Quoted passage
»»

While homeowner interest in solar is high in Connecticut, estimates are that as many as 80 percent of residences in the state are unsuited for solar. They’re too shaded, roofs are small or face the wrong way, or they’re rentals or apartments.

Fuel Cell Energy had proposed two projects in the first RFP – one in Hartford, the other in New Haven – but did not reapply in the second attempt. A spokesman declined to say why. But many suspect one reason was the same cited by some of the solar dropouts – money.

Among the new criteria was a cap on the cost of the power – 17 cents per kilowatt hour – a few cents lower than the average price of submissions in the first RFP.

It was enough.

“At 17 cents there was not much margin for error, especially on projects too small to benefit from any kind of economy of scale,” said Jeun, who has installed many solar projects in the state through other incentive programs. He and others complained that DEEP didn’t seem to recognize that shared solar, with many customers, requires more administration and therefore can cost more than rooftop solar that just supplies power to a single home, or a grid-scale solar installation that has a single utility as the buyer.

“Conceptually it’s great,” he said. “It unlocks solar for a big chunk of the community who wants solar and can’t get it.”

Other changes for the second RFP made sure a certain percentage of the power went to residential customers, especially low- and moderate-income ones. It also banned the use of prime farmland or forest for installations, which some argued was too restrictive, pointing to the model in Massachusetts, where what they call community solar has taken off. Some 40 megawatts of community solar is operating there, with another 200 megawatts in the pipeline.

Clean Energy Collective

A shared solar project in Rehoboth, MA

Massachusetts sets different incentive levels based on the value of the land used. It allows for an additional 5 cents per kilowatt-hour to account for the increased work to administer community solar – answering phones, talking with customers, billing and more.

They are the sorts of things that made Coleman and others worry when they saw Connecticut’s revised program structure. “We were sort of holding our breath recognizing the combination of siting and cost restrictions can be a tough combo,” said Coleman, whose organization has all along advocated a full program, not a pilot. “Our biggest concern was that it would be deterring interest in solar development in Connecticut rather than spurring interest in investment.”

««

Provided material
»»

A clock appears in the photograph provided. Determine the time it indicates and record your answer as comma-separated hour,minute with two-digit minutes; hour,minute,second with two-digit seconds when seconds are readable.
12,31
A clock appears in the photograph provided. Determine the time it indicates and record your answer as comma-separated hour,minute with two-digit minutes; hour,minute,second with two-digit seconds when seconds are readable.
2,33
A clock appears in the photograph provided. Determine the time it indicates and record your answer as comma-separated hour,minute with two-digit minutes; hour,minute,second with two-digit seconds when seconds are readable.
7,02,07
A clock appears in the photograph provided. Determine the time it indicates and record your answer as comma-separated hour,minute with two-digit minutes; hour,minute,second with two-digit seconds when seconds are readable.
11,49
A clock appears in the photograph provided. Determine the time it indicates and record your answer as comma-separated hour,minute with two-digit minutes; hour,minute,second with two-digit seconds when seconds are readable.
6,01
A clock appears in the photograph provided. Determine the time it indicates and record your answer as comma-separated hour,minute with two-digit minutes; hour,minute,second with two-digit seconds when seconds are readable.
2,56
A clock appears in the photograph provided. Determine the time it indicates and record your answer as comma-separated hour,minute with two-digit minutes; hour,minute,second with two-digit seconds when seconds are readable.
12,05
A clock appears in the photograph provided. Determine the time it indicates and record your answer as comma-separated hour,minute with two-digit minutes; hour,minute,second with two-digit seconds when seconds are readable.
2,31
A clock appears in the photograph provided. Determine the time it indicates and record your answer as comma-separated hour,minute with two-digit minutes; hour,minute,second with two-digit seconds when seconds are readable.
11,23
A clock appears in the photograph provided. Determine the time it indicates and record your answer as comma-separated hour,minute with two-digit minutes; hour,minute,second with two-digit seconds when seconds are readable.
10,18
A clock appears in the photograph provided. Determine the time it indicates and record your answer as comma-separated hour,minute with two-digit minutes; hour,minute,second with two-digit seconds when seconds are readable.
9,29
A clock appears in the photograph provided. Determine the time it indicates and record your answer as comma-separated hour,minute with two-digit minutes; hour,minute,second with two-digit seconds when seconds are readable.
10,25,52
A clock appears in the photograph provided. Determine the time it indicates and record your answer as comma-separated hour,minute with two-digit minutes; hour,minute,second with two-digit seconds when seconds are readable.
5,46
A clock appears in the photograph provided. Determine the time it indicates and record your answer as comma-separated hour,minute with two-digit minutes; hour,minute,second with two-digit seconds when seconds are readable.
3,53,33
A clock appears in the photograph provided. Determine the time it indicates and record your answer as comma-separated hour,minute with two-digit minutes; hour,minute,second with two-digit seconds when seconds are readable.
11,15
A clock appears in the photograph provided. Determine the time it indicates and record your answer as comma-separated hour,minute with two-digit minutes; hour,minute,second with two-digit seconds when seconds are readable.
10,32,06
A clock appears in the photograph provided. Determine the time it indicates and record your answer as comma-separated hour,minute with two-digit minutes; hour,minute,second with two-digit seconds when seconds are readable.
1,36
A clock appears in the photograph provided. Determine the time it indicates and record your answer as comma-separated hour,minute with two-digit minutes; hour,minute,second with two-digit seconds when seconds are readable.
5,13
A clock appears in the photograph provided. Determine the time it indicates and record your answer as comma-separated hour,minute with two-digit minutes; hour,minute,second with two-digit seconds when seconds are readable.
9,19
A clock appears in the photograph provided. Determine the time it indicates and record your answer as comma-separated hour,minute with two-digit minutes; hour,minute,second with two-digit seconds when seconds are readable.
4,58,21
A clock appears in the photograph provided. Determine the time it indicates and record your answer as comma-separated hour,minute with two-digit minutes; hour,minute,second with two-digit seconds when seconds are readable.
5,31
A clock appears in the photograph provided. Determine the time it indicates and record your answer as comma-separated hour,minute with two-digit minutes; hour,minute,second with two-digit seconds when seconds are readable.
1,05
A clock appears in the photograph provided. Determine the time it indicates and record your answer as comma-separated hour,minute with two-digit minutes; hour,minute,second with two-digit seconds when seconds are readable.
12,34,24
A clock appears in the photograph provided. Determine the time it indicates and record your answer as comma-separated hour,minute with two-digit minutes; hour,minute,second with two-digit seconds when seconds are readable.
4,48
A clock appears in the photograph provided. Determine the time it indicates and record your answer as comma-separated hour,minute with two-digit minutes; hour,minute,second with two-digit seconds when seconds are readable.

««

Exercise task
Answer these questions using the shared-solar article above.
(a) Up to what share of residences in Connecticut are estimated to be unsuited for solar?
(b) What cap on the cost of power was among the new criteria?
(c) How much extra per kilowatt-hour does Massachusetts allow for administering community solar?

Exercise answer
(a) As many as 80 percent.
(b) 17 cents per kilowatt hour.
(c) An additional 5 cents per kilowatt-hour.